Could you try removing the target-cpu=native flag entirely and remove the .cargo/config.toml file if you're running within the main candle repo? Would be interesting to see if it still get some illegal instructions there.

jett06 commented 2 weeks ago

Could you try removing the target-cpu=native flag entirely and remove the .cargo/config.toml file if you're running within the main candle repo? Would be interesting to see if it still get some illegal instructions there.
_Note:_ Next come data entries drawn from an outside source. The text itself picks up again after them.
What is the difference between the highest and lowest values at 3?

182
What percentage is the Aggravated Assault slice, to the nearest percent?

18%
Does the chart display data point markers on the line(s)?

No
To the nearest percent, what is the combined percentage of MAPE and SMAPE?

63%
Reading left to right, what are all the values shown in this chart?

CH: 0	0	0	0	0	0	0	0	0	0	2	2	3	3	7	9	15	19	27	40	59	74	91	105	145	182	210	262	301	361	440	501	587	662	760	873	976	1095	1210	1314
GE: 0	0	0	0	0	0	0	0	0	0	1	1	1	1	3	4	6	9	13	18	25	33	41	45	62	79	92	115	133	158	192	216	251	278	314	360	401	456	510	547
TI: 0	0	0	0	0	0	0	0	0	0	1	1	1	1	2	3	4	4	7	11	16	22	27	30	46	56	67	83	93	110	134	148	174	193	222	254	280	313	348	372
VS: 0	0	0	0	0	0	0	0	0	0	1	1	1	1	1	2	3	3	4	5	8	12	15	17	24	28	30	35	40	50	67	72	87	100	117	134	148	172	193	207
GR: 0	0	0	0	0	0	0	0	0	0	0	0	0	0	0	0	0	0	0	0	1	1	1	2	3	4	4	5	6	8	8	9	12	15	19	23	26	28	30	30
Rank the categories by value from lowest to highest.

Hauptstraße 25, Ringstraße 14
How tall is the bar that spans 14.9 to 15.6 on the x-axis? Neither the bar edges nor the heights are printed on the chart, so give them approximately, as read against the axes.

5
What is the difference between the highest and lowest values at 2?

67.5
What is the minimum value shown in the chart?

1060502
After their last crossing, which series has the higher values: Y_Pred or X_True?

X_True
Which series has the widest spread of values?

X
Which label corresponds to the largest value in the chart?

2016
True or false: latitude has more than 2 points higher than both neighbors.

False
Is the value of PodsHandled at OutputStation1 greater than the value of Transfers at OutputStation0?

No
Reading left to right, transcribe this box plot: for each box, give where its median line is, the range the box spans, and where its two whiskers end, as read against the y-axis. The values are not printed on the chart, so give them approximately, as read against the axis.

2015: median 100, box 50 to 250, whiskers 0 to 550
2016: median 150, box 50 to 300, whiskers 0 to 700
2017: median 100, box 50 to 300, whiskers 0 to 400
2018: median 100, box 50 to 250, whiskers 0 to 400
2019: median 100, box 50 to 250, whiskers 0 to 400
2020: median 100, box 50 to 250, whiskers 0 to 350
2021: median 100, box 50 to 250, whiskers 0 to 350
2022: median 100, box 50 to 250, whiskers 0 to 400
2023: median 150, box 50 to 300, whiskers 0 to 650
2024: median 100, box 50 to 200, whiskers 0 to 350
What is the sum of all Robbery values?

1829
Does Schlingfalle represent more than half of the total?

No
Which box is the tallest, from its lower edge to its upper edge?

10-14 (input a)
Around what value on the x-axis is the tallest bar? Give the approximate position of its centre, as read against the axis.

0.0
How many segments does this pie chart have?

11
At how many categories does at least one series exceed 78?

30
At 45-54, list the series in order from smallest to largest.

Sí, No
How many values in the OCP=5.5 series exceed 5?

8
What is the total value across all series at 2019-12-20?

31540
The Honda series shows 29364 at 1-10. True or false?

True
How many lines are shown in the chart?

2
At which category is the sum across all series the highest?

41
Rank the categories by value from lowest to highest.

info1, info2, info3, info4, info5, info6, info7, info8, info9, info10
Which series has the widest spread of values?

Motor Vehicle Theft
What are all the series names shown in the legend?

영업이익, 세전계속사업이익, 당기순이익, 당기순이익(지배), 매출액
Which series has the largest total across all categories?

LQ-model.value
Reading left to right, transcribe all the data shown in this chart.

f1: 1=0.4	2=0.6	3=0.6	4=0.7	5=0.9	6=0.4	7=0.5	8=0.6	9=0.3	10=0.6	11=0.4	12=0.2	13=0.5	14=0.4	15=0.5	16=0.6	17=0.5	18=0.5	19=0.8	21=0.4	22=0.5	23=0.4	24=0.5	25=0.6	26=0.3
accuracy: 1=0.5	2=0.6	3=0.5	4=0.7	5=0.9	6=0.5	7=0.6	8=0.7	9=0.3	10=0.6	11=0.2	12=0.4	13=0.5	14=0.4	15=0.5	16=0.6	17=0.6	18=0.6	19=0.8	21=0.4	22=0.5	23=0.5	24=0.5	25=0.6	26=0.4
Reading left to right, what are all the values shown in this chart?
Sure! I can't believe I didn't think of removing .cargo/config.toml. It runs fine now:

$ cargo run --example quantized-phi --release
# [...]
Finished release [optimized] target(s) in 5m 36s
     Running `target/release/examples/quantized-phi`
avx: false, neon: false, simd128: false, f16c: false
temp: 0.80 repeat-penalty: 1.10 repeat-last-n: 64
Running on CPU, to run on GPU, build this example with `--features cuda`
loaded 325 tensors (1.79GB) in 0.20s
model built
Write a function to count prime numbers up to N. 
# Here, N = 20
# Output: 8
'''

def prime_numbers(n):
    flag = [True for i in range(n+1)]
    primes = []
    for i in range(2, n + 1):
        if flag[i^C

I'm confused why this implies that avx won't work on my machine (avx: true becomes avx: false and is the only noticeable difference between the -Ctarget-cpu=native and not builds' outputs), though? It looks like my machine supports avx:

grep "avx" /proc/cpuinfo 
flags       : fpu vme de pse tsc msr pae mce cx8 apic sep mtrr pge mca cmov pat pse36 clflush dts acpi mmx fxsr sse sse2 ht tm pbe syscall nx rdtscp lm constant_tsc arch_perfmon pebs bts rep_good nopl xtopology nonstop_tsc cpuid aperfmperf pni pclmulqdq dtes64 monitor ds_cpl vmx est tm2 ssse3 cx16 xtpr pdcm pcid sse4_1 sse4_2 popcnt tsc_deadline_timer xsave avx lahf_lm epb pti tpr_shadow flexpriority ept vpid xsaveopt dtherm arat pln pts vnmi
flags       : fpu vme de pse tsc msr pae mce cx8 apic sep mtrr pge mca cmov pat pse36 clflush dts acpi mmx fxsr sse sse2 ht tm pbe syscall nx rdtscp lm constant_tsc arch_perfmon pebs bts rep_good nopl xtopology nonstop_tsc cpuid aperfmperf pni pclmulqdq dtes64 monitor ds_cpl vmx est tm2 ssse3 cx16 xtpr pdcm pcid sse4_1 sse4_2 popcnt tsc_deadline_timer xsave avx lahf_lm epb pti tpr_shadow flexpriority ept vpid xsaveopt dtherm arat pln pts vnmi
flags       : fpu vme de pse tsc msr pae mce cx8 apic sep mtrr pge mca cmov pat pse36 clflush dts acpi mmx fxsr sse sse2 ht tm pbe syscall nx rdtscp lm constant_tsc arch_perfmon pebs bts rep_good nopl xtopology nonstop_tsc cpuid aperfmperf pni pclmulqdq dtes64 monitor ds_cpl vmx est tm2 ssse3 cx16 xtpr pdcm pcid sse4_1 sse4_2 popcnt tsc_deadline_timer xsave avx lahf_lm epb pti tpr_shadow flexpriority ept vpid xsaveopt dtherm arat pln pts vnmi
flags       : fpu vme de pse tsc msr pae mce cx8 apic sep mtrr pge mca cmov pat pse36 clflush dts acpi mmx fxsr sse sse2 ht tm pbe syscall nx rdtscp lm constant_tsc arch_perfmon pebs bts rep_good nopl xtopology nonstop_tsc cpuid aperfmperf pni pclmulqdq dtes64 monitor ds_cpl vmx est tm2 ssse3 cx16 xtpr pdcm pcid sse4_1 sse4_2 popcnt tsc_deadline_timer xsave avx lahf_lm epb pti tpr_shadow flexpriority ept vpid xsaveopt dtherm arat pln pts vnmi

Unless avx: true in candle's output means both avx and avx2 features are called, which is why it throws Illegal instruction, since my CPU does not support avx2?